The U.S. held roughly ten billion dollars worth of gold.
Foreign governments were holding over thirty billion in American dollars. The promise was mathematically unkept.
On the evening of August fifteenth, 1971, President Nixon went on television.
No warning. No press conference. A Sunday night address that changed everything.
He called it a temporary suspension.
The exchange of dollars for gold — paused. Indefinitely.
It was not temporary.
That night, the dollar became what economists call a fiat currency. Not backed by gold.
Not backed by silver. Backed by nothing except the full faith and credit of the United States government.
In plain English — backed by trust.
And here’s what that actually means for your savings account.
Before 1971, the government’s ability to create new money was physically limited.
Gold set the ceiling. You couldn’t print more dollars than you had gold.
That constraint kept the total money supply relatively stable.
After 1971, the ceiling was gone.
This is the part nobody teaches you.
When the total amount of money in an economy increases, each individual dollar buys slightly less than it did before.
Not because you spent more. Not because you made bad decisions.
Because there are simply more dollars chasing the same amount of goods and services.
Think of it this way. Imagine there are ten people in a room.
And ten apples. Each apple costs one dollar.
Now imagine someone walks in and hands everyone an extra five dollars.
Suddenly there are sixty dollars in the room.

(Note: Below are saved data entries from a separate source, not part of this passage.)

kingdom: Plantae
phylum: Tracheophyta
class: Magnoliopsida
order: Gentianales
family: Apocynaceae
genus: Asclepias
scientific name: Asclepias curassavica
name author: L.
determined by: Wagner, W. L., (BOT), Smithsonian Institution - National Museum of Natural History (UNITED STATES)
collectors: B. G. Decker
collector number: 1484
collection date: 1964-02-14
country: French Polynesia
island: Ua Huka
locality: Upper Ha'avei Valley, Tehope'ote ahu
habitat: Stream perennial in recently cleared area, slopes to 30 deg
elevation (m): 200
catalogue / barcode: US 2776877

Still ten apples. The price of each apple doesn’t stay at one dollar.
It adjusts upward. Because money got cheaper relative to apples.
That’s inflation. And since 1971, the money supply has expanded at a pace the gold standard would never have allowed.

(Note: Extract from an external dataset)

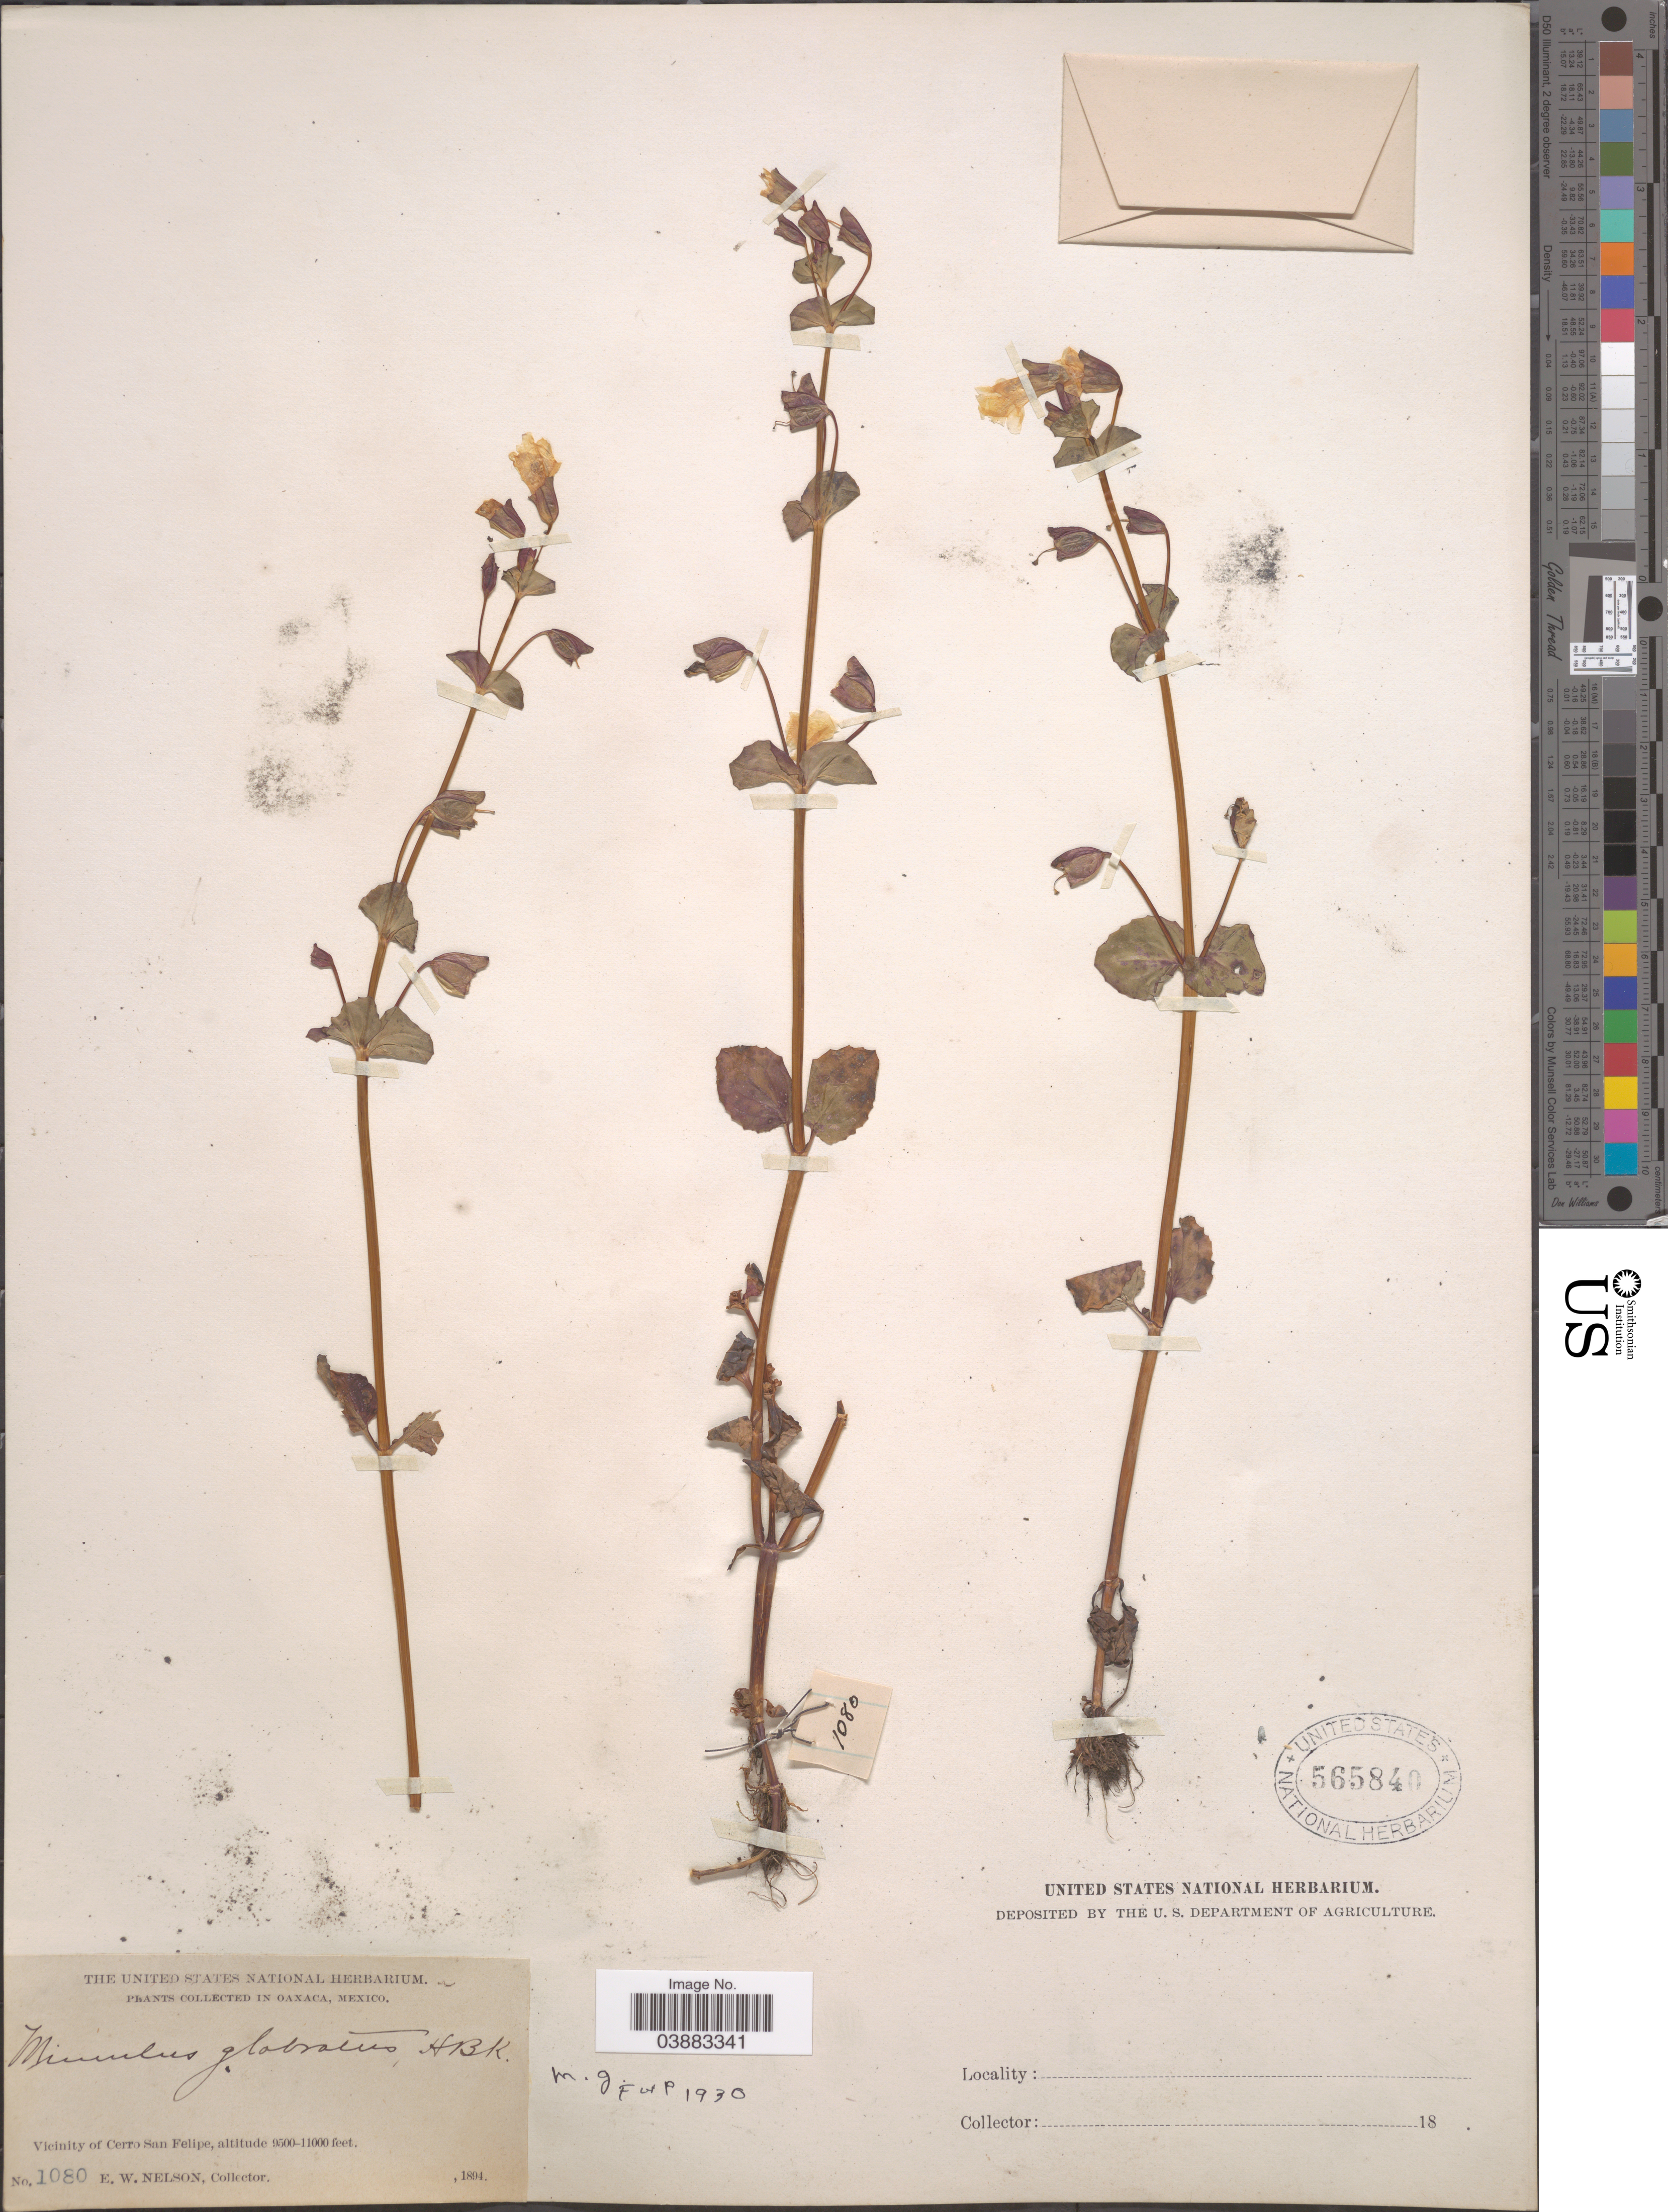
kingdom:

We’re almost at the part where this clicks completely. Stick with it.
The average savings account today earns somewhere around zero point five percent interest per year.
Inflation over the same period runs somewhere between two and four percent annually.
That gap — between what your savings earns and what inflation takes — is your purchasing power quietly disappearing.
Your account balance goes up by fifty dollars. The cost of everything you actually buy goes up by more than that. You feel fine. You’re getting poorer.
This isn’t bad luck. It’s not poor financial planning. It’s the predictable output of a monetary system that removed its own speed limit in 1971 and never put it back.
Drop a comment if this explains something you’ve felt but couldn’t name.
Let’s bring it together.
Before 1971, every dollar was backed by gold. The money supply had a hard ceiling.
America spent more than its gold could cover. Other countries started demanding gold back.
Nixon ended gold convertibility on a single Sunday night broadcast.
The dollar became fiat — backed by trust, not metal.
With the ceiling gone, the money supply could expand without a hard limit.
More money chasing the same goods means each dollar buys less over time.
Your savings account balance grows. Your purchasing power quietly shrinks.
The number in your account is not the same as what that number can actually buy.
And that gap has been widening since 1971.
Understanding this won’t fix it overnight. But it’s the first step to making decisions that account for reality — not the version of money you were taught in school.